Lines of data:
################

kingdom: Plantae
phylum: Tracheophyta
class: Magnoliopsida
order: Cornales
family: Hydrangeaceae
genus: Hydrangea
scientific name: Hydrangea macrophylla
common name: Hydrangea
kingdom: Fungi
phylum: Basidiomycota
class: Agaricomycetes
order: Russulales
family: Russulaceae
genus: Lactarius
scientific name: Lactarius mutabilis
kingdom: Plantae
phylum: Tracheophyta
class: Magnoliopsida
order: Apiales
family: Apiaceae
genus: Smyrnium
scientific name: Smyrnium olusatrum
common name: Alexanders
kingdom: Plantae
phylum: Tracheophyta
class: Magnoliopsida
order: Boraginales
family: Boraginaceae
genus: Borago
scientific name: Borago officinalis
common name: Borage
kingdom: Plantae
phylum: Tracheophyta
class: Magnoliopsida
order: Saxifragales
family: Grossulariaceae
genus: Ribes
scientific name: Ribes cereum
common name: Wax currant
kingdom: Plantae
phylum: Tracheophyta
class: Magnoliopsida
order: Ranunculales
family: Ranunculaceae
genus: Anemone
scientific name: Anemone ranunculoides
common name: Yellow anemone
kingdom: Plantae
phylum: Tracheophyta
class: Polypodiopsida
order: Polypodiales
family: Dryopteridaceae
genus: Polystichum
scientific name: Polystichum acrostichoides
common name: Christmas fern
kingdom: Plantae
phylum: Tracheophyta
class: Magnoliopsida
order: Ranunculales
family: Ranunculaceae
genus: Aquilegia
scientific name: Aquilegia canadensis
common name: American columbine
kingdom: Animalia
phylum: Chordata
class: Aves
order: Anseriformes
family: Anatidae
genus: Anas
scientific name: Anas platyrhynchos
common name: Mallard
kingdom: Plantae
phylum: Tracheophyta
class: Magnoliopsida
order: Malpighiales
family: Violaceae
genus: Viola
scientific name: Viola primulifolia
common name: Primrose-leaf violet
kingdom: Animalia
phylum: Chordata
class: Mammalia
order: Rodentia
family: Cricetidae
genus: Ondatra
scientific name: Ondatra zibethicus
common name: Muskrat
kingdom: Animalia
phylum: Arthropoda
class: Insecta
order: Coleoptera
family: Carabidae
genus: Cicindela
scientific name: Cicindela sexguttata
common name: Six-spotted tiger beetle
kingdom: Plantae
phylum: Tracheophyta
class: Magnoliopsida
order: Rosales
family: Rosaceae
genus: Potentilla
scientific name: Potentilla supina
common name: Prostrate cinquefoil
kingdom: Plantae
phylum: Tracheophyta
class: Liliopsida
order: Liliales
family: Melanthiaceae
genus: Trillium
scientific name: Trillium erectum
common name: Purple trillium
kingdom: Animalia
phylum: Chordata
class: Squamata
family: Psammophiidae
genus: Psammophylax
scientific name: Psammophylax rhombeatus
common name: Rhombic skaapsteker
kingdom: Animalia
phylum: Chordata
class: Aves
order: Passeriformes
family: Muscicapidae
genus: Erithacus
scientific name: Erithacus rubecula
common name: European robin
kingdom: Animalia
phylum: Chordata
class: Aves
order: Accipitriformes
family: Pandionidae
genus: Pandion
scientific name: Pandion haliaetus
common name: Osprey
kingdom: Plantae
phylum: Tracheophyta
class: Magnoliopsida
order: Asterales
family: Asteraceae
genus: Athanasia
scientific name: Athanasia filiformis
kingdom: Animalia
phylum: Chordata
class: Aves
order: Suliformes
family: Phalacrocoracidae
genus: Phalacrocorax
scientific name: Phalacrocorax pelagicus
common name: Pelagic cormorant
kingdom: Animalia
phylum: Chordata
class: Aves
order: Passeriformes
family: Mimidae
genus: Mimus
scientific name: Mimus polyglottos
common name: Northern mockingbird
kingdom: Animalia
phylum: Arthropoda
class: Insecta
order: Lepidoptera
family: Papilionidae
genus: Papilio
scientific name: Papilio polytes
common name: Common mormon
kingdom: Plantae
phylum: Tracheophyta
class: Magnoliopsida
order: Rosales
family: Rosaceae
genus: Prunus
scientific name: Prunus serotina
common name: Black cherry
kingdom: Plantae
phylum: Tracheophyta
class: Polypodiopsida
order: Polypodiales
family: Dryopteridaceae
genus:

################

### Problem description
Format the lines of data above as a JSON list of strings, with each line as its own string and blank lines omitted.

### Response below
[
  "kingdom: Plantae",
  "phylum: Tracheophyta",
  "class: Magnoliopsida",
  "order: Cornales",
  "family: Hydrangeaceae",
  "genus: Hydrangea",
  "scientific name: Hydrangea macrophylla",
  "common name: Hydrangea",
  "kingdom: Fungi",
  "phylum: Basidiomycota",
  "class: Agaricomycetes",
  "order: Russulales",
  "family: Russulaceae",
  "genus: Lactarius",
  "scientific name: Lactarius mutabilis",
  "kingdom: Plantae",
  "phylum: Tracheophyta",
  "class: Magnoliopsida",
  "order: Apiales",
  "family: Apiaceae",
  "genus: Smyrnium",
  "scientific name: Smyrnium olusatrum",
  "common name: Alexanders",
  "kingdom: Plantae",
  "phylum: Tracheophyta",
  "class: Magnoliopsida",
  "order: Boraginales",
  "family: Boraginaceae",
  "genus: Borago",
  "scientific name: Borago officinalis",
  "common name: Borage",
  "kingdom: Plantae",
  "phylum: Tracheophyta",
  "class: Magnoliopsida",
  "order: Saxifragales",
  "family: Grossulariaceae",
  "genus: Ribes",
  "scientific name: Ribes cereum",
  "common name: Wax currant",
  "kingdom: Plantae",
  "phylum: Tracheophyta",
  "class: Magnoliopsida",
  "order: Ranunculales",
  "family: Ranunculaceae",
  "genus: Anemone",
  "scientific name: Anemone ranunculoides",
  "common name: Yellow anemone",
  "kingdom: Plantae",
  "phylum: Tracheophyta",
  "class: Polypodiopsida",
  "order: Polypodiales",
  "family: Dryopteridaceae",
  "genus: Polystichum",
  "scientific name: Polystichum acrostichoides",
  "common name: Christmas fern",
  "kingdom: Plantae",
  "phylum: Tracheophyta",
  "class: Magnoliopsida",
  "order: Ranunculales",
  "family: Ranunculaceae",
  "genus: Aquilegia",
  "scientific name: Aquilegia canadensis",
  "common name: American columbine",
  "kingdom: Animalia",
  "phylum: Chordata",
  "class: Aves",
  "order: Anseriformes",
  "family: Anatidae",
  "genus: Anas",
  "scientific name: Anas platyrhynchos",
  "common name: Mallard",
  "kingdom: Plantae",
  "phylum: Tracheophyta",
  "class: Magnoliopsida",
  "order: Malpighiales",
  "family: Violaceae",
  "genus: Viola",
  "scientific name: Viola primulifolia",
  "common name: Primrose-leaf violet",
  "kingdom: Animalia",
  "phylum: Chordata",
  "class: Mammalia",
  "order: Rodentia",
  "family: Cricetidae",
  "genus: Ondatra",
  "scientific name: Ondatra zibethicus",
  "common name: Muskrat",
  "kingdom: Animalia",
  "phylum: Arthropoda",
  "class: Insecta",
  "order: Coleoptera",
  "family: Carabidae",
  "genus: Cicindela",
  "scientific name: Cicindela sexguttata",
  "common name: Six-spotted tiger beetle",
  "kingdom: Plantae",
  "phylum: Tracheophyta",
  "class: Magnoliopsida",
  "order: Rosales",
  "family: Rosaceae",
  "genus: Potentilla",
  "scientific name: Potentilla supina",
  "common name: Prostrate cinquefoil",
  "kingdom: Plantae",
  "phylum: Tracheophyta",
  "class: Liliopsida",
  "order: Liliales",
  "family: Melanthiaceae",
  "genus: Trillium",
  "scientific name: Trillium erectum",
  "common name: Purple trillium",
  "kingdom: Animalia",
  "phylum: Chordata",
  "class: Squamata",
  "family: Psammophiidae",
  "genus: Psammophylax",
  "scientific name: Psammophylax rhombeatus",
  "common name: Rhombic skaapsteker",
  "kingdom: Animalia",
  "phylum: Chordata",
  "class: Aves",
  "order: Passeriformes",
  "family: Muscicapidae",
  "genus: Erithacus",
  "scientific name: Erithacus rubecula",
  "common name: European robin",
  "kingdom: Animalia",
  "phylum: Chordata",
  "class: Aves",
  "order: Accipitriformes",
  "family: Pandionidae",
  "genus: Pandion",
  "scientific name: Pandion haliaetus",
  "common name: Osprey",
  "kingdom: Plantae",
  "phylum: Tracheophyta",
  "class: Magnoliopsida",
  "order: Asterales",
  "family: Asteraceae",
  "genus: Athanasia",
  "scientific name: Athanasia filiformis",
  "kingdom: Animalia",
  "phylum: Chordata",
  "class: Aves",
  "order: Suliformes",
  "family: Phalacrocoracidae",
  "genus: Phalacrocorax",
  "scientific name: Phalacrocorax pelagicus",
  "common name: Pelagic cormorant",
  "kingdom: Animalia",
  "phylum: Chordata",
  "class: Aves",
  "order: Passeriformes",
  "family: Mimidae",
  "genus: Mimus",
  "scientific name: Mimus polyglottos",
  "common name: Northern mockingbird",
  "kingdom: Animalia",
  "phylum: Arthropoda",
  "class: Insecta",
  "order: Lepidoptera",
  "family: Papilionidae",
  "genus: Papilio",
  "scientific name: Papilio polytes",
  "common name: Common mormon",
  "kingdom: Plantae",
  "phylum: Tracheophyta",
  "class: Magnoliopsida",
  "order: Rosales",
  "family: Rosaceae",
  "genus: Prunus",
  "scientific name: Prunus serotina",
  "common name: Black cherry",
  "kingdom: Plantae",
  "phylum: Tracheophyta",
  "class: Polypodiopsida",
  "order: Polypodiales",
  "family: Dryopteridaceae",
  "genus:"
]